We’d reached the driveway.
“Well, Sammy…”
“Sharma.”
“Well, Sammy Sharma. You are very forthright. And a very good cook. Do you sell that particular curry all the time?”
“That and many others which are just as good.”
“I don’t do lamb.” I didn’t mean this to sound like an order. Or did I?
“Got it. No lamb.”
“Well, you’ll be seeing me then. But for now, I have to go.”
He was like, “You’re not getting away that easily. Three things.”
“I’m good at keeping secrets. I never lose my temper. And I want to be a doctor.”
“Honk! Boring and elusive.”
“I am not elusive.”
“You’re more bottled up than ketchup. If you weren’t so cute, I’d have given up already.”
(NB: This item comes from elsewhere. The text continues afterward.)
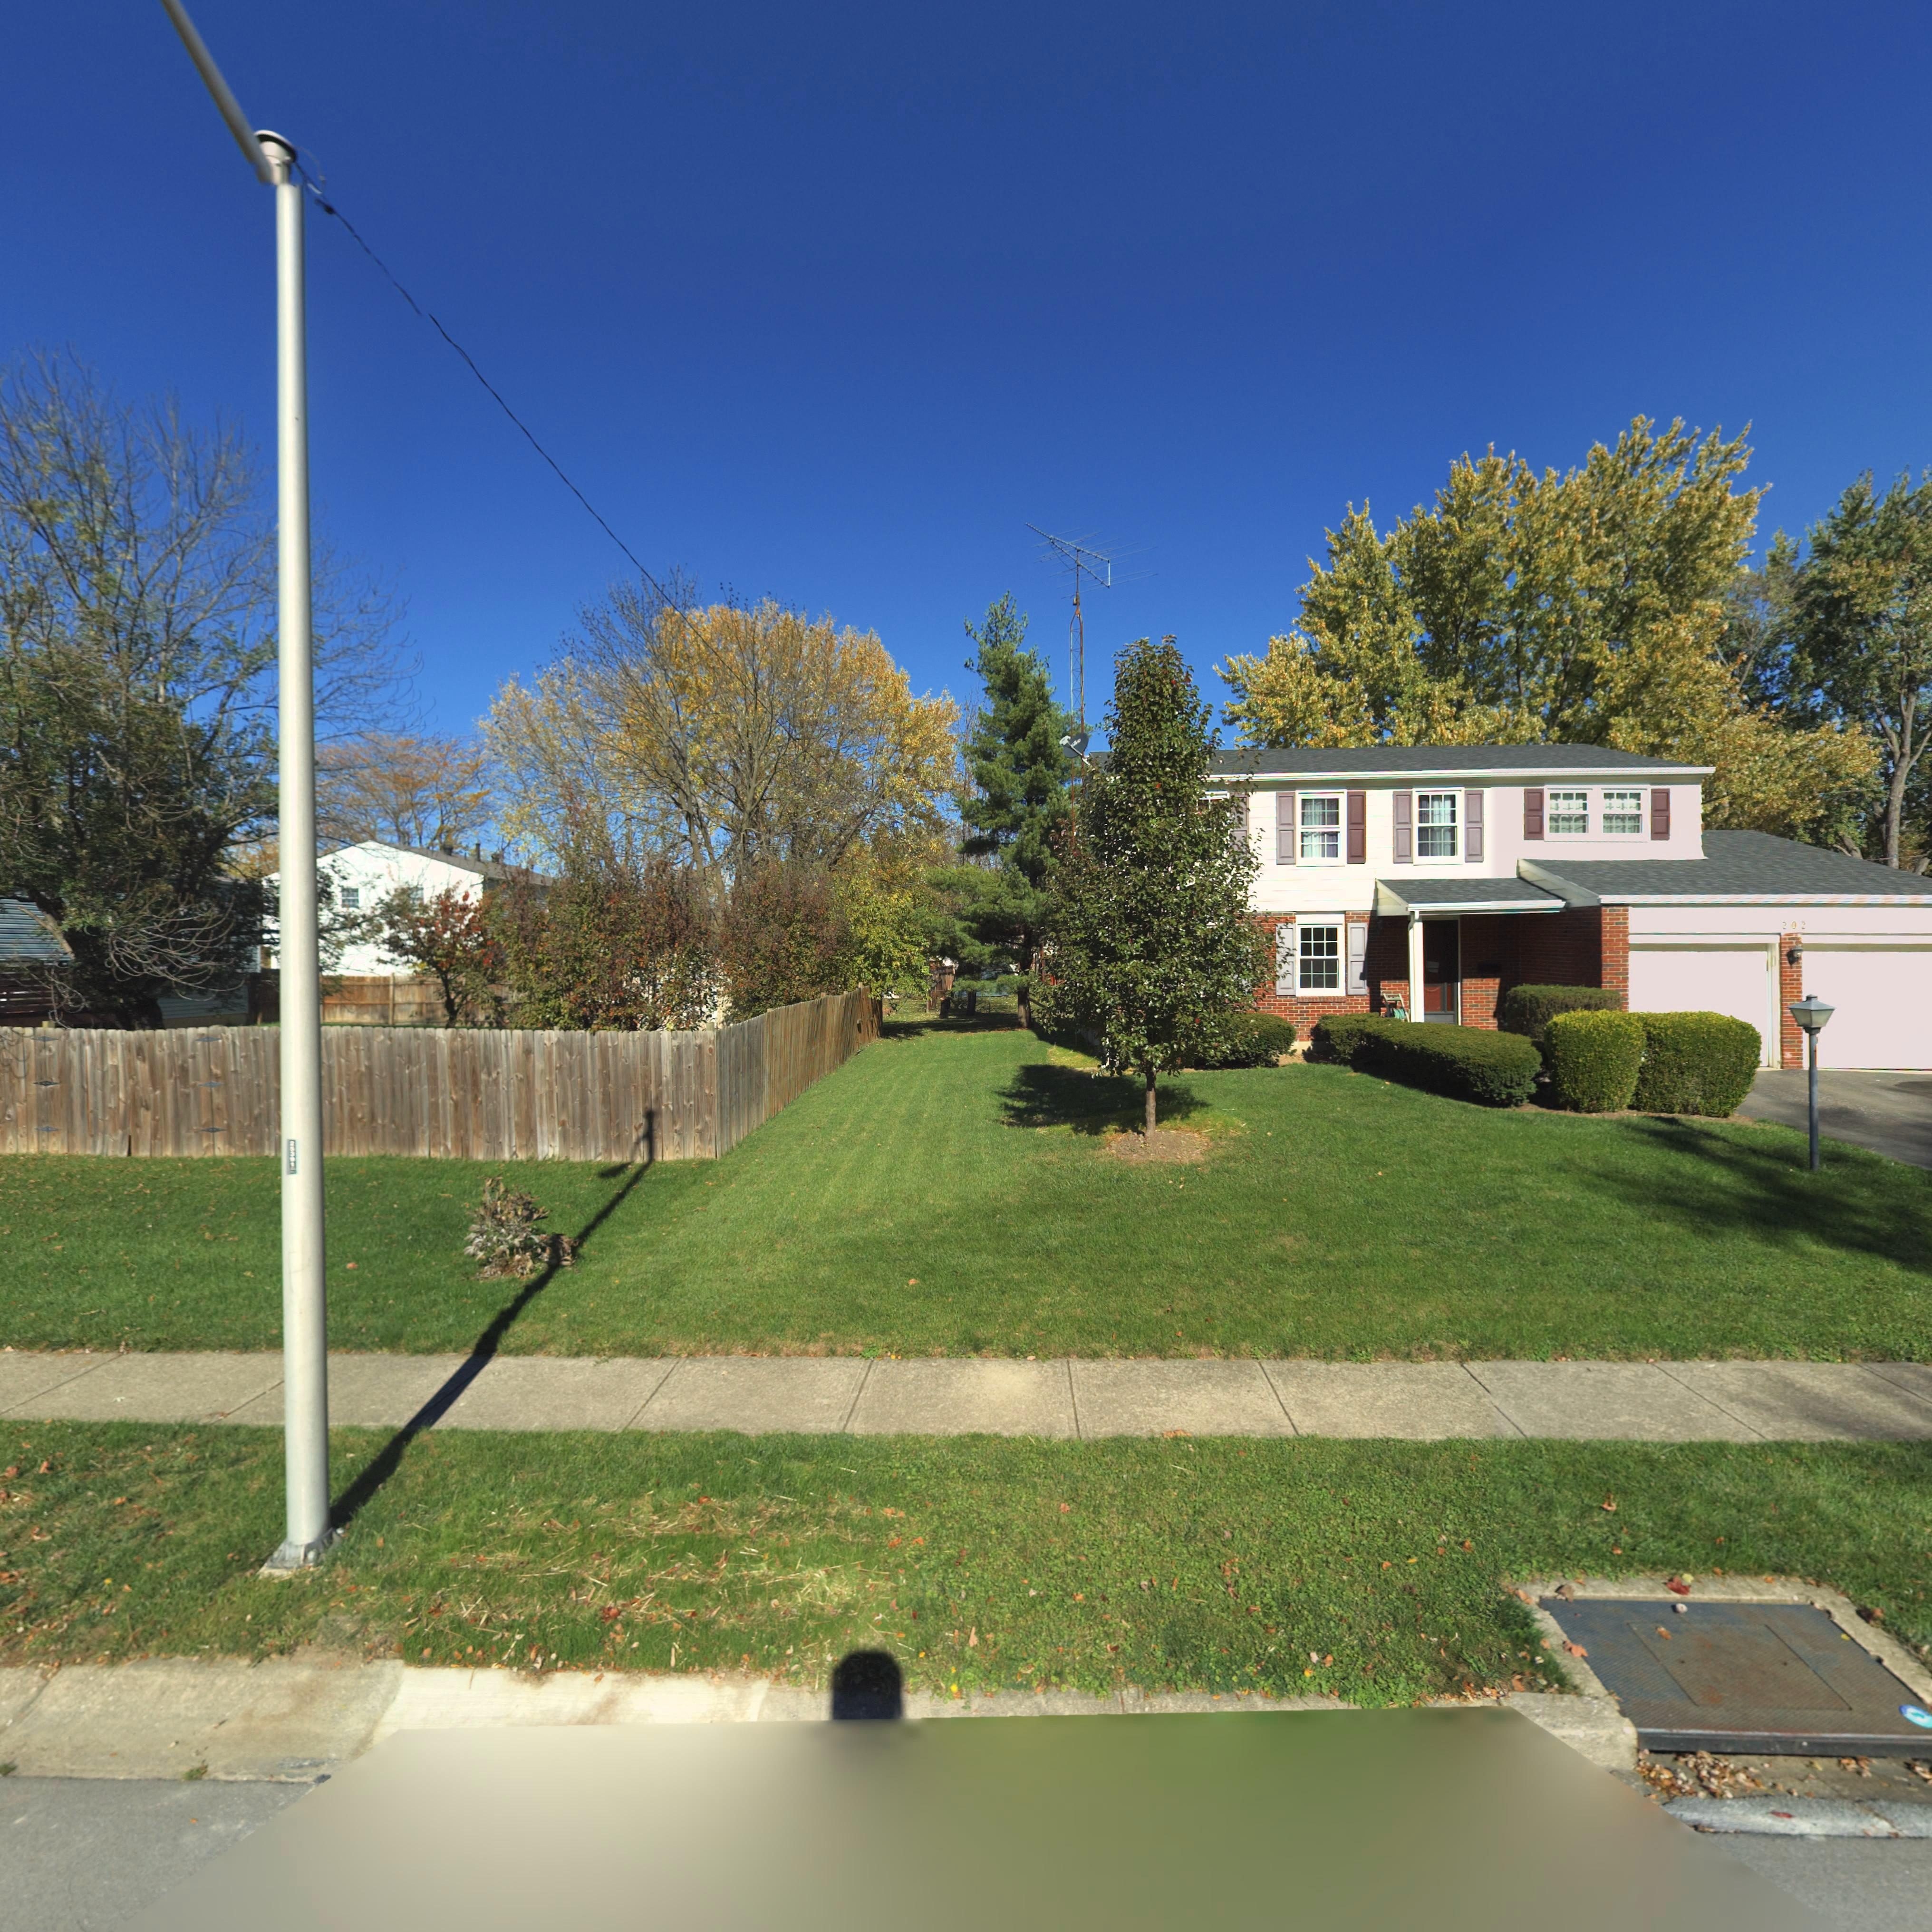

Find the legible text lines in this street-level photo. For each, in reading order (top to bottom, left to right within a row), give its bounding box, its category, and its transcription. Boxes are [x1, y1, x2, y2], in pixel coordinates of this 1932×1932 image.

[1781, 920, 1806, 930] StreetNumber: 202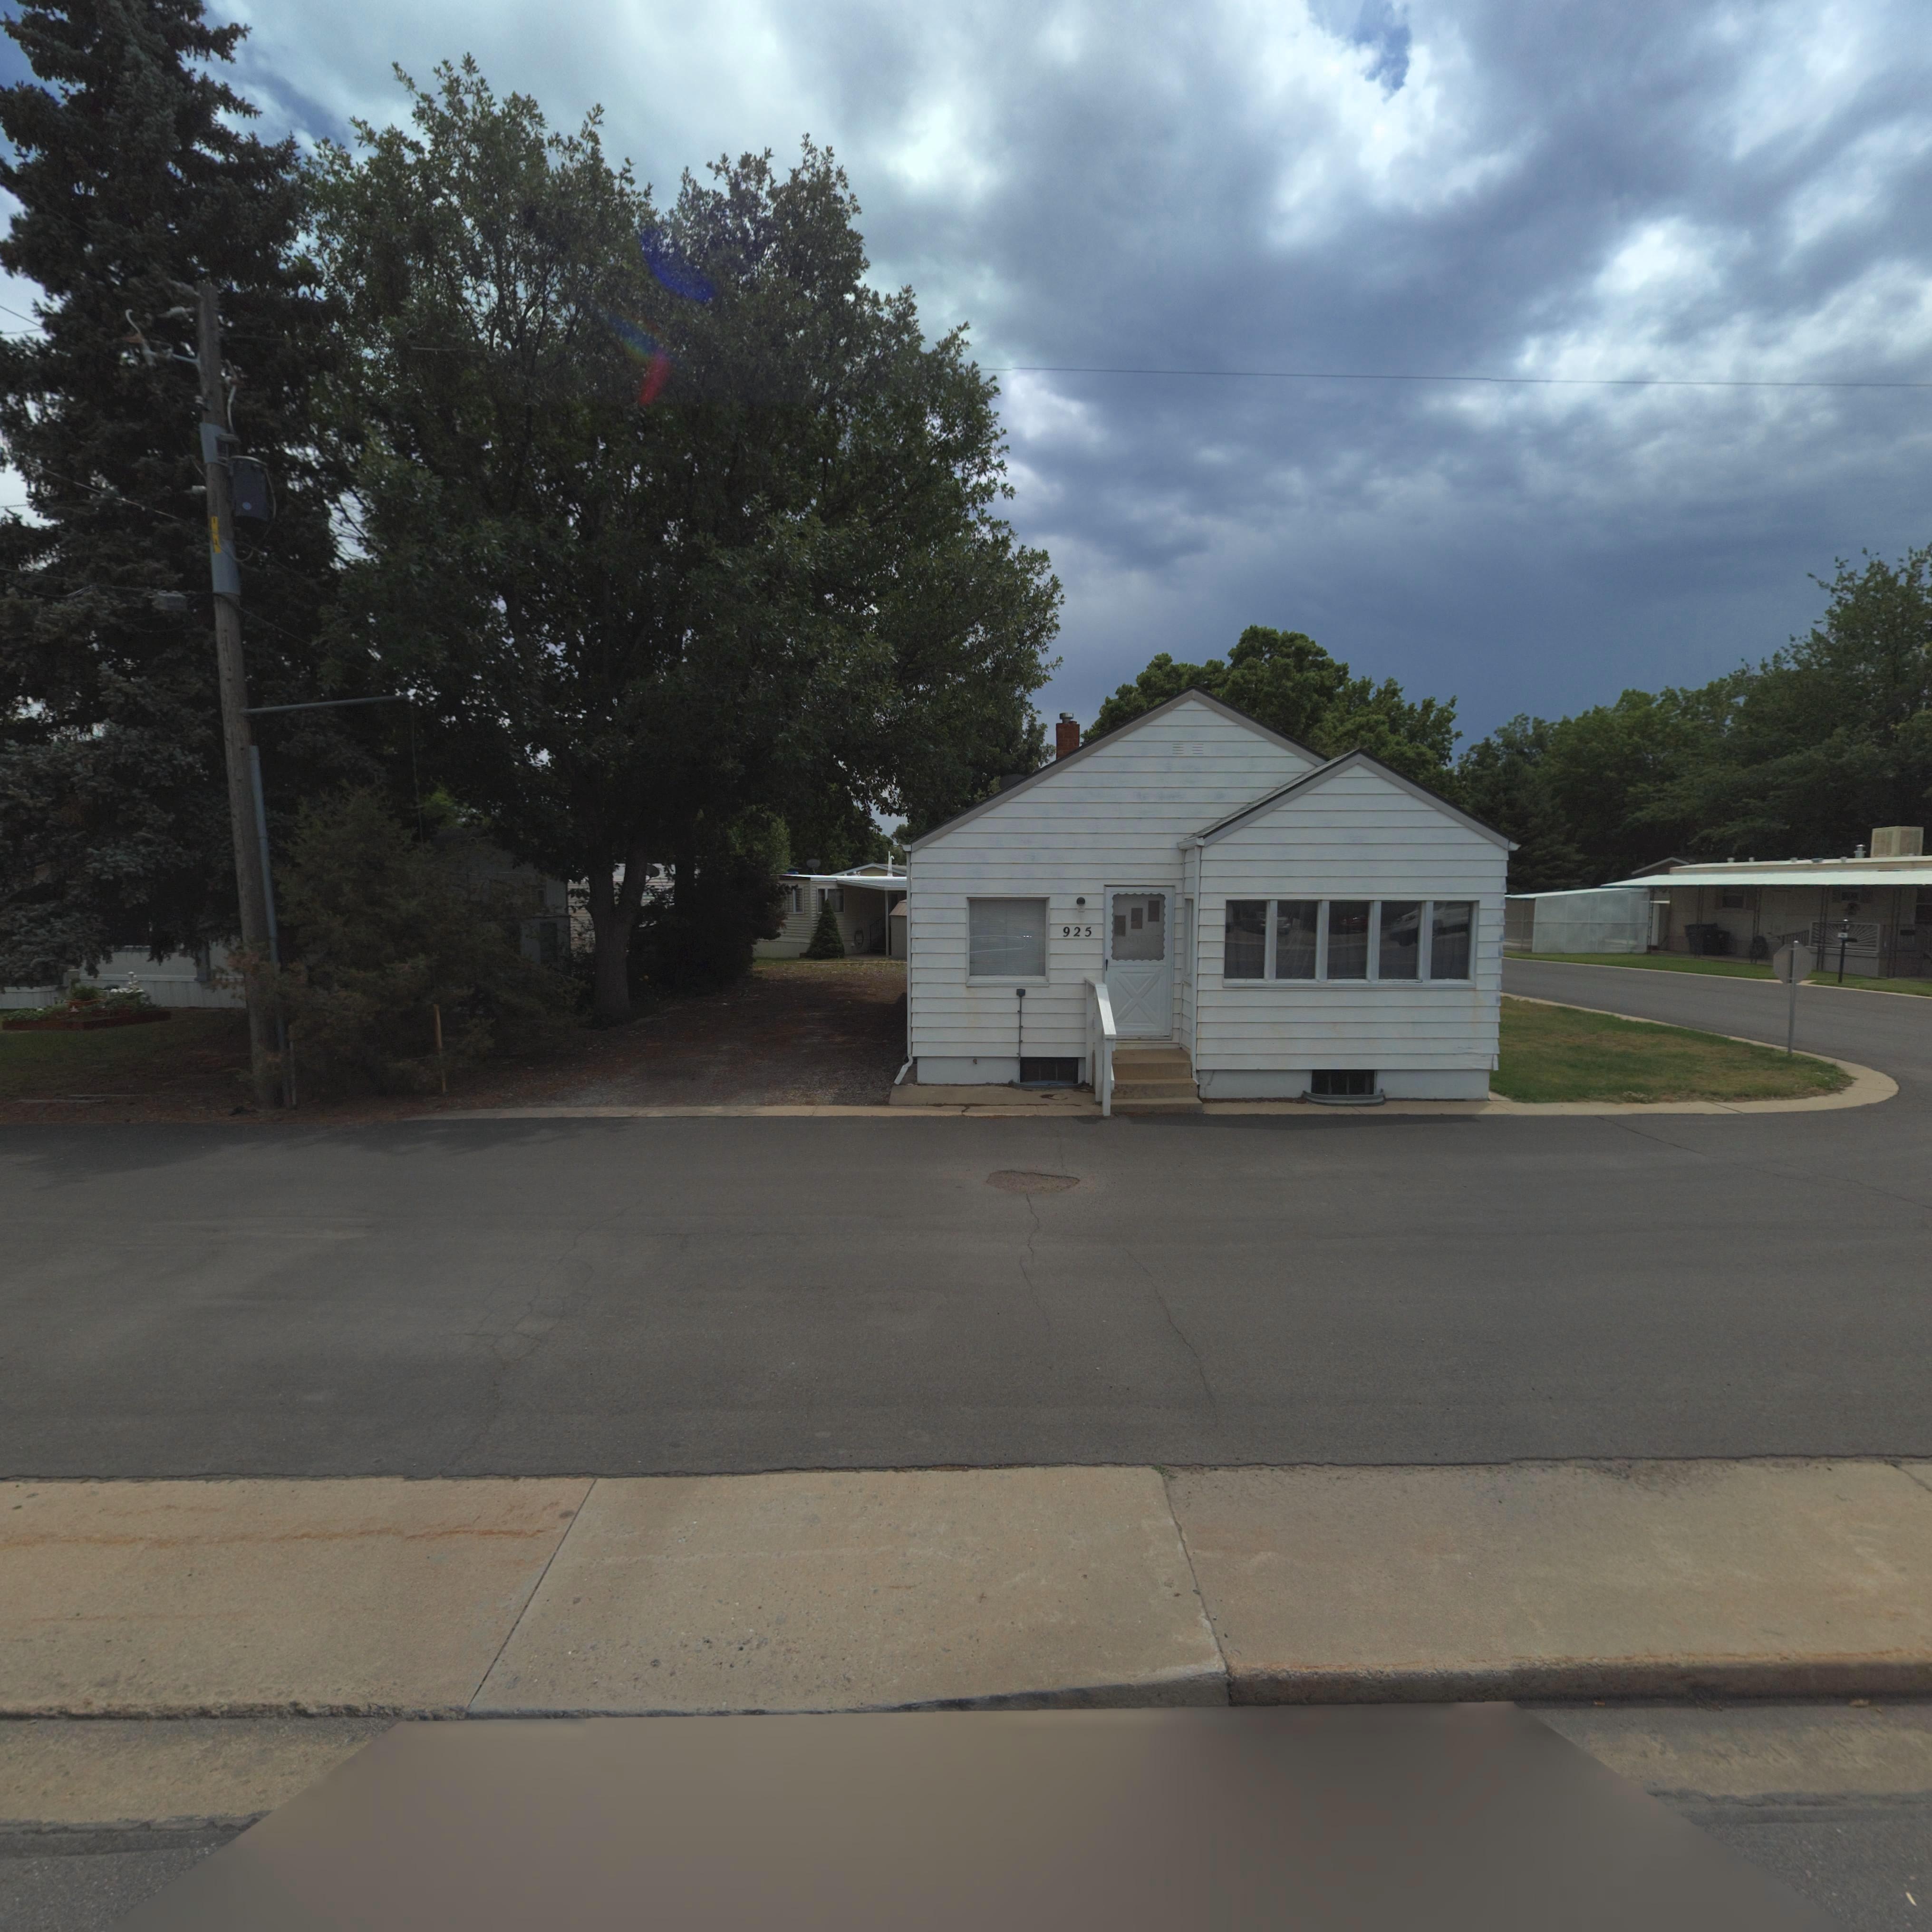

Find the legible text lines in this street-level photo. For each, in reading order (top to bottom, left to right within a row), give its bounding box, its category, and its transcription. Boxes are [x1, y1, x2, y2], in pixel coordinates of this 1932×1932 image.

[1062, 926, 1092, 937] StreetNumber: 925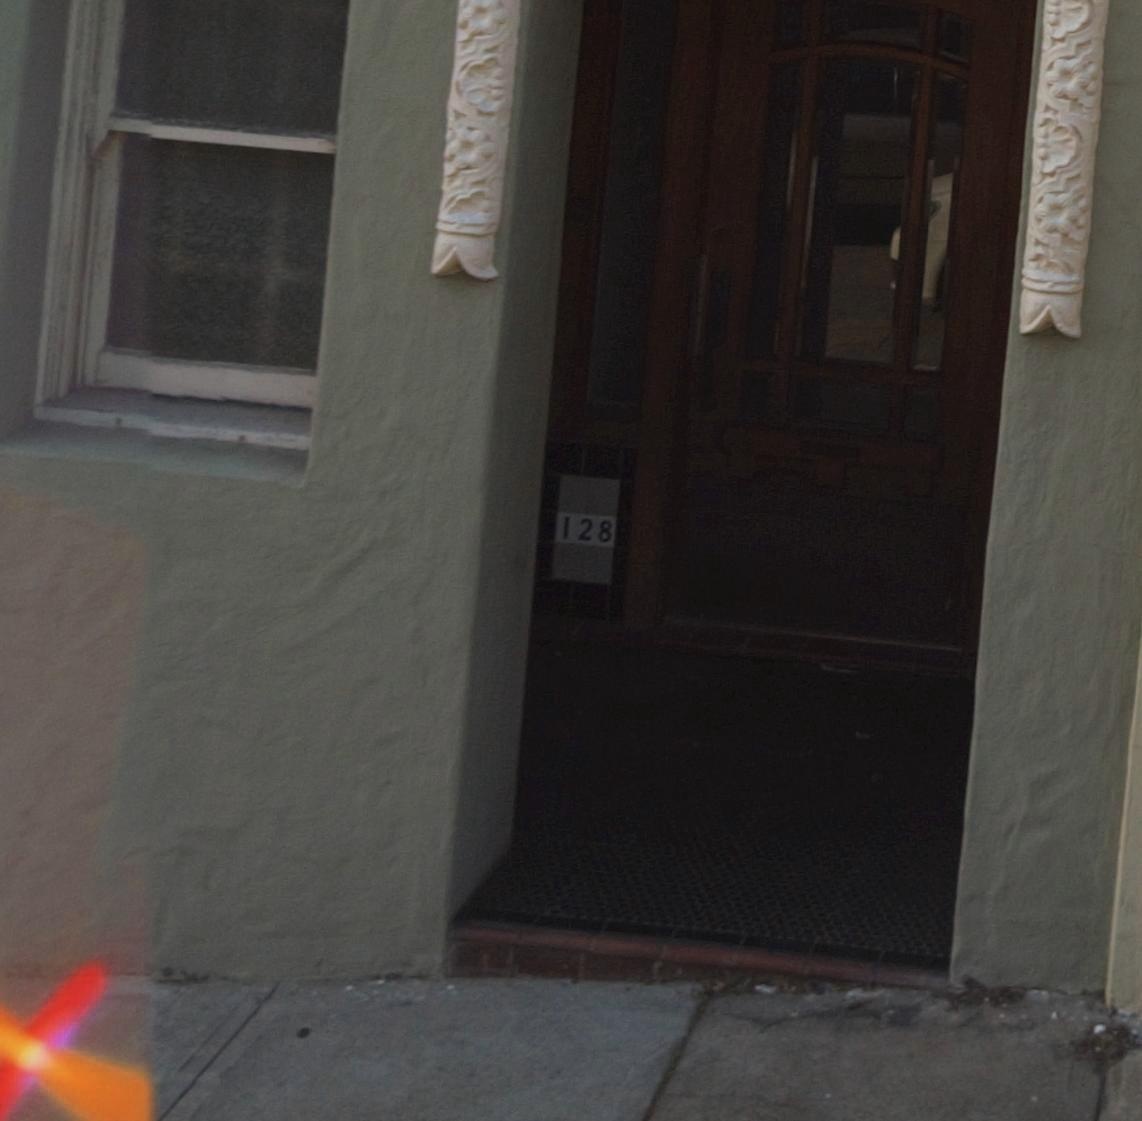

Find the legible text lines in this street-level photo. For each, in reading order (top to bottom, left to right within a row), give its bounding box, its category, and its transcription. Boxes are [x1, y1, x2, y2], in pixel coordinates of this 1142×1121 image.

“It was nice to meet you,” I said, shaking his warm hand and walking up the driveway.
As I made my way towards the school, a bright green convertible stopped beside me.
“Excuse me, do you know when the girls get back?” a boy of around seventeen asked. I recognized him—it was Amelia’s asymmetrical-haired fire escape boyfriend. He didn’t know me.
“Any time before nine,” I said.
“Cheers.” He pronounced it chairs. What was Amelia thinking? Blah. I bet after they did it he said things like: “Now woman don’t try and tell me you won’t savor that for weeks” or “Damn, I forgot to tell Jeeves our Harry can’t abide vodka.” To add to the whole disgusting ensemble, he had brown goggle eyes and overworked designer stubble.